Task requirements:
A) In the obituary of Rufus Stansell below, reproduce word for word the stretch from "Rufus Henry Stansell" through "charge of arrangements.".
B) Decide whether each statement agrees with the obituary of Rufus Stansell below. Answer yes or no for each, and quote the words of the obituary that settle it.
(i) Stansell kept two brass swans that he had bought at a yard sale.
(ii) Stansell's body was buried.
(iii) Stansell died in his own apartment.
C) Answer these questions using the obituary of Rufus Stansell below.
(i) How old was Stansell when he died?
(ii) Which mortuary is in charge of the arrangements?
(iii) What did Stansell cover his apartment's fence with?

Text section:
□ □ □ □

ATLANTA
Rufus Stansell, practiced art of making friends
The Atlanta Journal-Constitution
Sunday, April 05, 2009
Rufus Stansell liked to survey the world from the front stoop of his Virginia-Highland apartment building. That’s where friends would sit and listen while he dispensed endless jokes and bits of wisdom.
Other times, he preferred the view from a rocking chair atop his garage. Along with the beat-up chair he lugged up there, he kept an old stoplight and two enormous brass swans he’d bought at a yard sale.
“He could see all of North Highland from there, and all of North Highland could see him,” said his friend Hunt Brown of Atlanta. “He didn’t mind being different at all. In fact, he sort of reveled in it. He was very confident of who he was.”
Rufus Henry Stansell Jr., 79, of Atlanta, died of cancer March 28 at Mr. Brown’s residence. The body was cremated. The memorial service is 4 p.m. today behind the apartment building where Mr. Stansell lived at 995 N. Highland Ave. Donald Trimble Mortuary is in charge of arrangements.
For years Mr. Stansell covered his apartment’s prominently positioned fence with folk art and other oddities he’d scavenged. Over time, it became a landmark in the neighborhood.

□ □ □ □

Data under study:

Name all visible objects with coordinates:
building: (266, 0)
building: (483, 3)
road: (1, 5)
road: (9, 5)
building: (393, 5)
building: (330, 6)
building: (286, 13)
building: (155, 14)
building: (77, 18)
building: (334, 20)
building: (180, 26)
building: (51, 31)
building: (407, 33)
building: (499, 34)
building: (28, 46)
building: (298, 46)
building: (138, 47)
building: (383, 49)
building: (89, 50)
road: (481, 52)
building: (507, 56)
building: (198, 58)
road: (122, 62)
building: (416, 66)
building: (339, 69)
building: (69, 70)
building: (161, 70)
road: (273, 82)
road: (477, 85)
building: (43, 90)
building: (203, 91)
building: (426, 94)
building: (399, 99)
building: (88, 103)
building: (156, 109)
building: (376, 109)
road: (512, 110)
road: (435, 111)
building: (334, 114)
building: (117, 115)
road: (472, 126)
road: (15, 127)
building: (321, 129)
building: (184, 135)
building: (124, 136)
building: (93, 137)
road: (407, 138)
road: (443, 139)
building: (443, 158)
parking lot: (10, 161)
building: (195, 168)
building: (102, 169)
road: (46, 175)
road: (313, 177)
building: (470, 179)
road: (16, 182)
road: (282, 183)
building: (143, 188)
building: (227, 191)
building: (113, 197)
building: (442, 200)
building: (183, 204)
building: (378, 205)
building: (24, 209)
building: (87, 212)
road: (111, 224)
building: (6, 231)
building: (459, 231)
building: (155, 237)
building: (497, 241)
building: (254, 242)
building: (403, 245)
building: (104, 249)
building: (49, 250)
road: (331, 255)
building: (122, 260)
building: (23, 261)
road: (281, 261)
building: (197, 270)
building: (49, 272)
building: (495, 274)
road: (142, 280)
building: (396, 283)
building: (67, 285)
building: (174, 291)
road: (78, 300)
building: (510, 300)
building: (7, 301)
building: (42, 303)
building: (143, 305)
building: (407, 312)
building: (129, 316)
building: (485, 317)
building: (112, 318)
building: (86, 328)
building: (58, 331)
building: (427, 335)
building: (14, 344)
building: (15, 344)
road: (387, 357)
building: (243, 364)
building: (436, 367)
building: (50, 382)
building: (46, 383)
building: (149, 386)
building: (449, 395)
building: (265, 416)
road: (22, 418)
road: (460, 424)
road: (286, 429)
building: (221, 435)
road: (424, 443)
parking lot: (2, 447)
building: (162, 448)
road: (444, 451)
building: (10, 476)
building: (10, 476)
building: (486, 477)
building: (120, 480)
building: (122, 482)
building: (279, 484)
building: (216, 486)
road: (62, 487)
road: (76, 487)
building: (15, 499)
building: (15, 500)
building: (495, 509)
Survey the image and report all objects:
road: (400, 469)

□ □ □ □

Activity answers:
A)
Rufus Henry Stansell Jr., 79, of Atlanta, died of cancer March 28 at Mr. Brown’s residence. The body was cremated. The memorial service is 4 p.m. today behind the apartment building where Mr. Stansell lived at 995 N. Highland Ave. Donald Trimble Mortuary is in charge of arrangements.

B)
(i) Yes: "he kept an old stoplight and two enormous brass swans he’d bought at a yard sale."
(ii) No: "The body was cremated."
(iii) No: "died of cancer March 28 at Mr. Brown’s residence."

C)
(i) He was 79.
(ii) Donald Trimble Mortuary is in charge of the arrangements.
(iii) He covered it with folk art and other oddities he had scavenged.